WORK INSTRUCTIONS:
Update the listing below by changing "processavfall" to "produktionsavfall" everywhere it occurs and leaving everything else as it is. Give only the text, without the pictures.

INFORMATION:
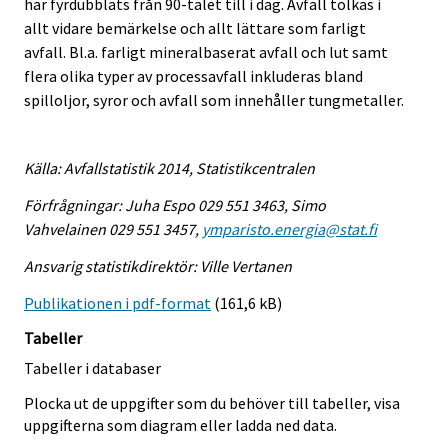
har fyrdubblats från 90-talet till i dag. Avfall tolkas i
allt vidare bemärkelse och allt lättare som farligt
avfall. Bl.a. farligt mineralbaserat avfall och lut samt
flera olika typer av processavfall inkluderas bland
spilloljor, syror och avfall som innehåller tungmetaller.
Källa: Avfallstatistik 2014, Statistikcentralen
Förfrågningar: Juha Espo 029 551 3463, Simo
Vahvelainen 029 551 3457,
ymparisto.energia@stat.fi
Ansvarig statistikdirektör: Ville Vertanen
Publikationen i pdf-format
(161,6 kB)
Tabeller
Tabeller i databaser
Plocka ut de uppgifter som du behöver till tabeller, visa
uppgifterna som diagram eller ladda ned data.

OUTPUT:
har fyrdubblats från 90-talet till i dag. Avfall tolkas i
allt vidare bemärkelse och allt lättare som farligt
avfall. Bl.a. farligt mineralbaserat avfall och lut samt
flera olika typer av produktionsavfall inkluderas bland
spilloljor, syror och avfall som innehåller tungmetaller.
Källa: Avfallstatistik 2014, Statistikcentralen
Förfrågningar: Juha Espo 029 551 3463, Simo
Vahvelainen 029 551 3457,
ymparisto.energia@stat.fi
Ansvarig statistikdirektör: Ville Vertanen
Publikationen i pdf-format
(161,6 kB)
Tabeller
Tabeller i databaser
Plocka ut de uppgifter som du behöver till tabeller, visa
uppgifterna som diagram eller ladda ned data.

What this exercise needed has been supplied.